# 1974 Starcraft 14' mod.



## muskiemike12 (Jun 24, 2011)

I am starting to work on my 14' starcraft seafarer, I think it is anyway. The boat weighs around 170# and I have a 1974 9.9 Evinrude that goes on it. I want to make it more fisherman friendly. I'm going to add a front deck, pedistal seats, flat floor w/ carpet and a bow mount Minkota. I already stripped it down bare and need to replace the wood tops on the benches. Next week I should get some time to work on it some more.


----------



## muskiemike12 (Jun 9, 2013)

Well, it has been 2 years and I finally started to work on it. I have been working 3 jobs after getting laid off 3 years ago and have had little spare time. I am down to 2 jobs now and might be able to use my boat this summer.

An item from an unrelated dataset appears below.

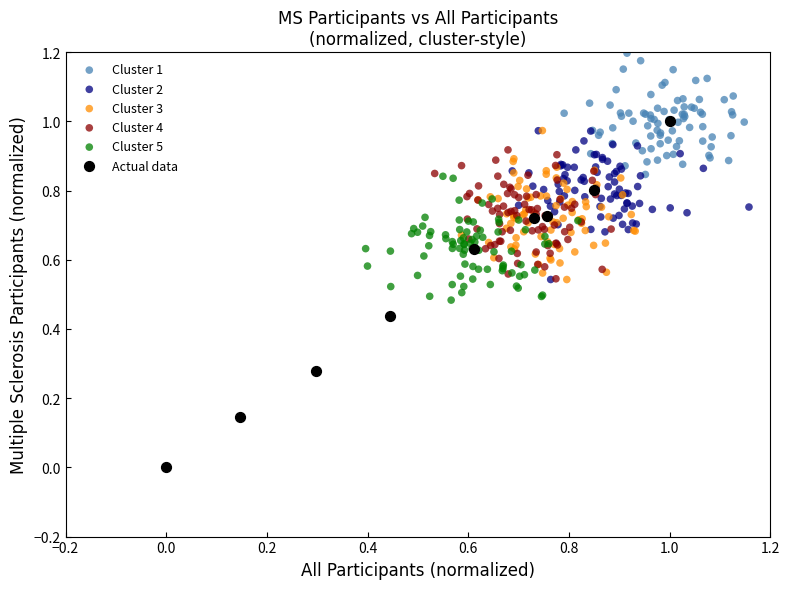

Which series has the largest Y range (max minus min)?

Actual data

I started the framing for the front deck on Friday.


----------



## BCOWANWHEELS (Jun 16, 2013)

DONT RUSH IT, enjoy the refurb as all you can do when its done is go FISHING LOL


----------



## muskiemike12 (Aug 8, 2013)

Well it is 95% complete, just a few loose ends I need to tie up. I had it out on Tuesday and it fished great! I'll post some pics later tonight.


----------



## muskiemike12 (Aug 9, 2013)

I completed the electrical work today and is all wired up. Night lights and nav lights have switches on a pannel mounted under the rear bench. Fully carpeted deck and under deck storage. I'm headed out fishing tomorrow morning.


----------



## kylerprochaska (Aug 9, 2013)

Looks great man, I like the wood/carpet combo for the front deck!


----------



## muskiemike12 (Aug 9, 2013)

Thanks! That wasn't the the plan, a mouse chewed a hole in the roll of carpet in the garage last winter and I ran short on carpet to do the benches.


----------



## muskiemike12 (Aug 10, 2013)

Here is an updated pic of the rear bench with the lights and switch panel.


----------



## rscottp (Mar 25, 2014)

I like it! Very efficient.


----------



## muskiemike12 (Mar 26, 2014)

Thanks Scott! Now if we can just get rid of the foot of snow and 3 feet of ice around here, I can get it out.


----------